Now meet Ama, a dynamic small business owner from Accra, Ghana. She started using crypto to get paid by her European clients for her handmade jewelry. It’s quicker and less expensive than standard international money transfers. By eliminating expensive bank fees, she’s able to chip the savings right back into her business and community. Now, imagine that access being choked off.
That’s the dystopia we stand to make reality if we don’t stop short-sighted crypto regulation from gaining further momentum. We're told these regulations are for our protection, but I'm starting to suspect they're more about protecting the established power structures of big finance – TradFi – at the expense of everyday people like Ama, particularly in the Global South.
Whose Rules? Whose Benefits Exactly?
Let's be blunt: the people shaping crypto regulation are overwhelmingly from TradFi backgrounds and law firms deeply entrenched in traditional finance. Are they truly prepared to grasp the complexities of decentralized technology and its regulatory implications? Or are they just doing their best to fit a really exciting new idea into an old, and honestly, pretty terrible, framework? The "integrators, the assimilators and the mainstream adopters" are being prioritized. Where's the room for true innovation?
This is more than the technical nitty-gritty. It’s about the power. Often these regulations replicate Western financial regulations. In doing so, they risk imposing a one-size-fits-all approach that fails to recognize the distinct needs and realities of developing economies. In Ghana, and throughout Africa, crypto is more than an investment speculation; it’s a necessity. It’s a tool for remittances, a hedge against inflation, and a pathway to financial inclusion for the unbanked population. Excessive regulations in these areas are closing the door on access to crypto. This is directly hurting the people who need it most.
KYC: Know Your Customer, Expose Your Life?
The relatively recent push for Know Your Customer (KYC) compliance offers a perfect example. The purpose of these regulations is a great one—to stop money laundering and other nefarious deeds. The truth is, it’s frequently a much darker, more nefarious world. We hear constantly that all of this is justified by security, but what do we do when all of that sensitive data is exposed?
Think about this: If Coinbase, a major player, suffers a data breach in 2025 – and let's be honest, data breaches are becoming increasingly common – millions of users' personal information could be exposed.

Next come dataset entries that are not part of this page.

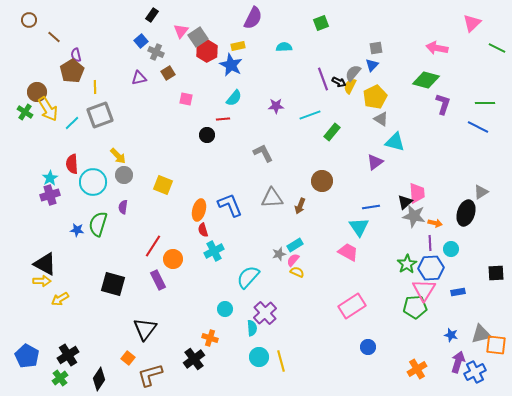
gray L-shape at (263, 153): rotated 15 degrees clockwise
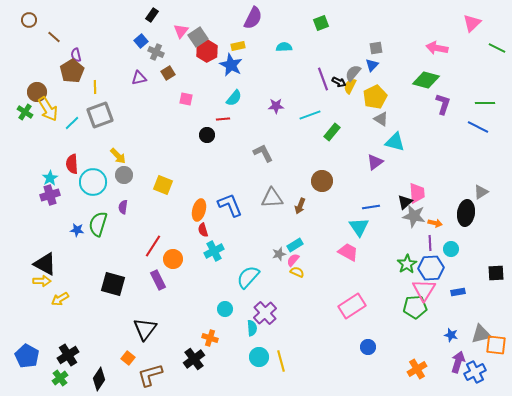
black ellipse at (466, 213): rotated 10 degrees counterclockwise
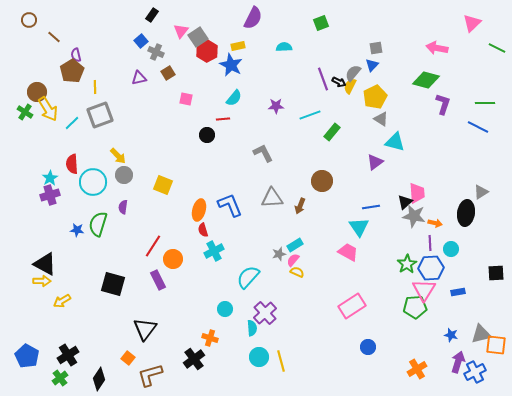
yellow arrow at (60, 299): moved 2 px right, 2 px down
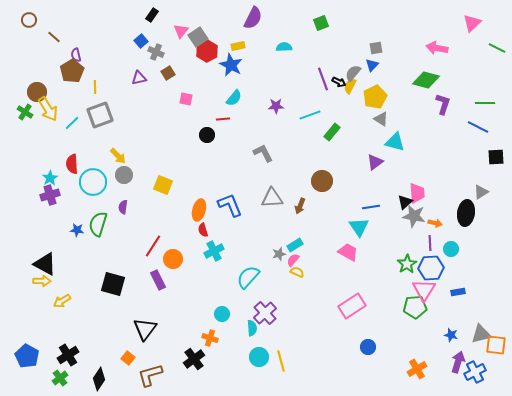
black square at (496, 273): moved 116 px up
cyan circle at (225, 309): moved 3 px left, 5 px down
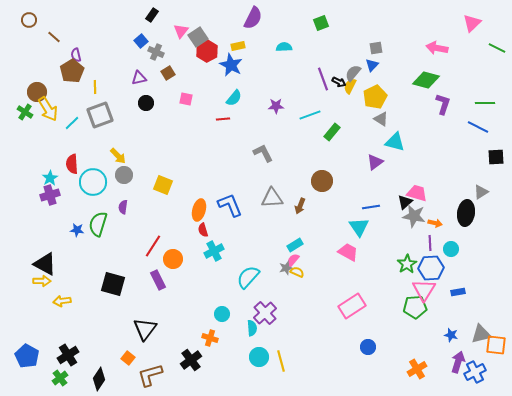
black circle at (207, 135): moved 61 px left, 32 px up
pink trapezoid at (417, 193): rotated 70 degrees counterclockwise
gray star at (279, 254): moved 7 px right, 14 px down
yellow arrow at (62, 301): rotated 24 degrees clockwise
black cross at (194, 359): moved 3 px left, 1 px down
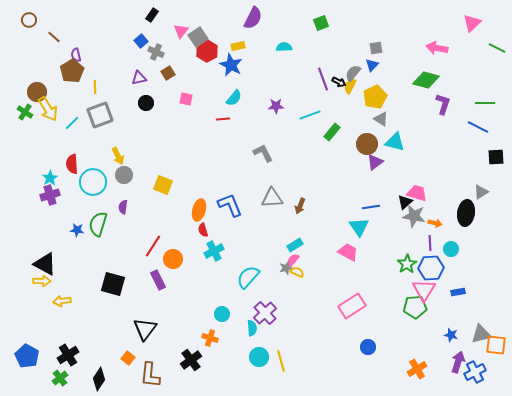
yellow arrow at (118, 156): rotated 18 degrees clockwise
brown circle at (322, 181): moved 45 px right, 37 px up
brown L-shape at (150, 375): rotated 68 degrees counterclockwise
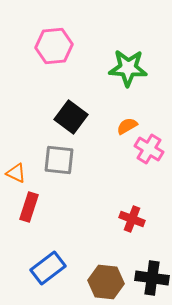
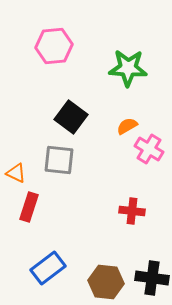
red cross: moved 8 px up; rotated 15 degrees counterclockwise
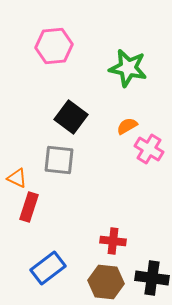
green star: rotated 9 degrees clockwise
orange triangle: moved 1 px right, 5 px down
red cross: moved 19 px left, 30 px down
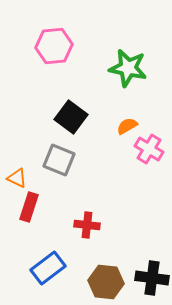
gray square: rotated 16 degrees clockwise
red cross: moved 26 px left, 16 px up
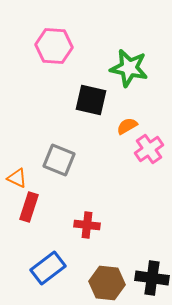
pink hexagon: rotated 9 degrees clockwise
green star: moved 1 px right
black square: moved 20 px right, 17 px up; rotated 24 degrees counterclockwise
pink cross: rotated 24 degrees clockwise
brown hexagon: moved 1 px right, 1 px down
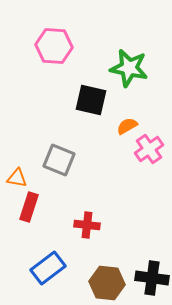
orange triangle: rotated 15 degrees counterclockwise
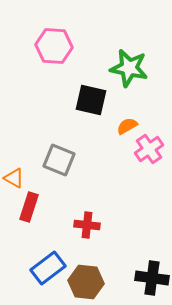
orange triangle: moved 3 px left; rotated 20 degrees clockwise
brown hexagon: moved 21 px left, 1 px up
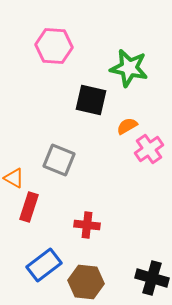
blue rectangle: moved 4 px left, 3 px up
black cross: rotated 8 degrees clockwise
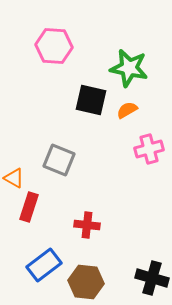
orange semicircle: moved 16 px up
pink cross: rotated 20 degrees clockwise
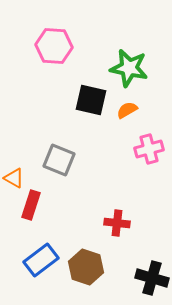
red rectangle: moved 2 px right, 2 px up
red cross: moved 30 px right, 2 px up
blue rectangle: moved 3 px left, 5 px up
brown hexagon: moved 15 px up; rotated 12 degrees clockwise
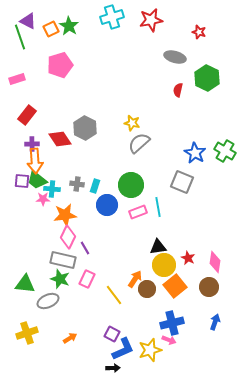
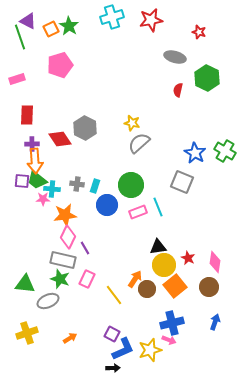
red rectangle at (27, 115): rotated 36 degrees counterclockwise
cyan line at (158, 207): rotated 12 degrees counterclockwise
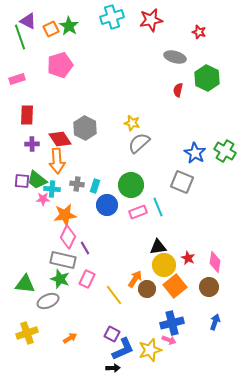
orange arrow at (35, 161): moved 22 px right
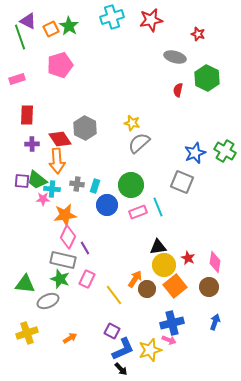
red star at (199, 32): moved 1 px left, 2 px down
blue star at (195, 153): rotated 20 degrees clockwise
purple square at (112, 334): moved 3 px up
black arrow at (113, 368): moved 8 px right, 1 px down; rotated 48 degrees clockwise
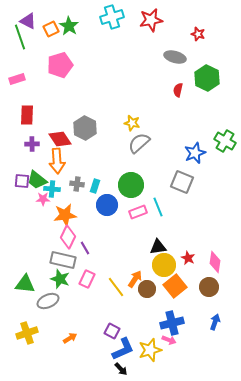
green cross at (225, 151): moved 10 px up
yellow line at (114, 295): moved 2 px right, 8 px up
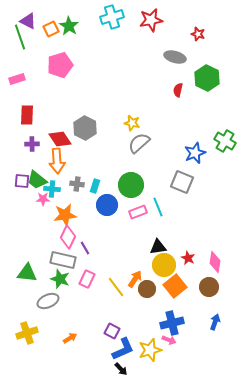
green triangle at (25, 284): moved 2 px right, 11 px up
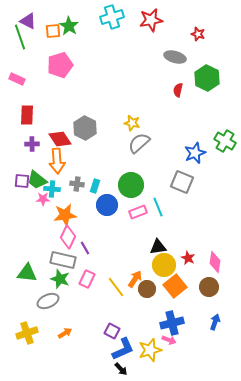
orange square at (51, 29): moved 2 px right, 2 px down; rotated 21 degrees clockwise
pink rectangle at (17, 79): rotated 42 degrees clockwise
orange arrow at (70, 338): moved 5 px left, 5 px up
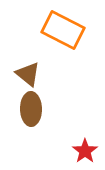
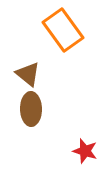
orange rectangle: rotated 27 degrees clockwise
red star: rotated 20 degrees counterclockwise
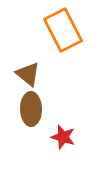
orange rectangle: rotated 9 degrees clockwise
red star: moved 22 px left, 14 px up
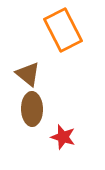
brown ellipse: moved 1 px right
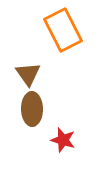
brown triangle: rotated 16 degrees clockwise
red star: moved 3 px down
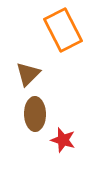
brown triangle: rotated 20 degrees clockwise
brown ellipse: moved 3 px right, 5 px down
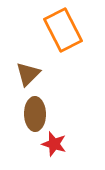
red star: moved 9 px left, 4 px down
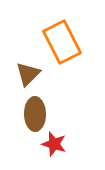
orange rectangle: moved 1 px left, 12 px down
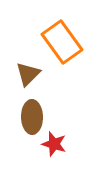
orange rectangle: rotated 9 degrees counterclockwise
brown ellipse: moved 3 px left, 3 px down
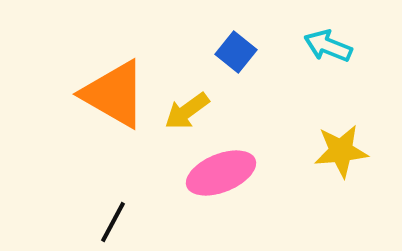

Names, addresses, financial details…all things just begging to be exploited in fraud and social engineering attacks. And who suffers most? Often, it's the most vulnerable among us.
Consider Ama again. If her KYC data is discovered, she might soon be targeted with scams or maybe a physical assault. This isn't theoretical. Such “wrench attacks,” in which crypto holders are physically threatened or robbed, are increasingly common. After all, is the illusory promise of security worth the very real risk of continuing to put people’s lives in danger?
Privacy Is Not A Crime, It's A Right
The answer isn’t to eschew regulation completely, but to adopt smart regulation. A non-proprietary approach that begins with user privacy and security as foundational tenets, and aims to foster innovation. Privacy-Enhancing Technologies (PETs) such as decentralized digital identities and zero-knowledge cryptography hold great promise as a way forward. These technologies support a way for consumers and other users to verify and demonstrate compliance with regulations without sharing sensitive PII.
Now, picture if Ama were able to confirm her identity through a decentralized technology. She would not need to surrender all of her data to a centralized data exchange. That's the power of PETs. As such, they provide a robust mechanism for balancing the need for regulatory compliance with an individual’s privacy interests. Now more than ever, crypto technologists should be at the table—we don’t need only lawyers and TradFi executives.
It's not just about KYC. Regulatory requirements like the Travel Rule and the upcoming Cryptoasset Reporting Framework threaten to create massive databases of user information, further increasing the risk of data breaches and surveillance. We need to ask ourselves: are we building a system that protects users, or one that empowers governments and corporations to monitor their every move?
Africa Must Lead, Not Follow Blindly
The future of crypto regulation in Africa shouldn't be dictated by Western interests. To achieve these outcomes, African policymakers need to work in concert with crypto technologists. Together, they have the power to chart new regulatory approaches that meet the continent’s distinctive needs and opportunities. This requires considering decentralized alternatives, embedding user privacy within any solution and encouraging innovation.
That starts with challenging the assumption that Western models are necessarily better. We can work together to ensure that crypto remains a powerful force for economic empowerment that uplifts us all. It needs to be regulated in order to ensure its use is inclusive and individual rights are protected.
So, I ask you again: Is crypto regulation protecting you, or just big finance? The answer depends on whether we're willing to challenge the status quo, demand greater transparency, and fight for a future where technology empowers everyone, not just the privileged few. If you feel the same way, amplify this and together, let’s change the discussion. Ama’s livelihood, and the economic future of millions, could very well hinge on it.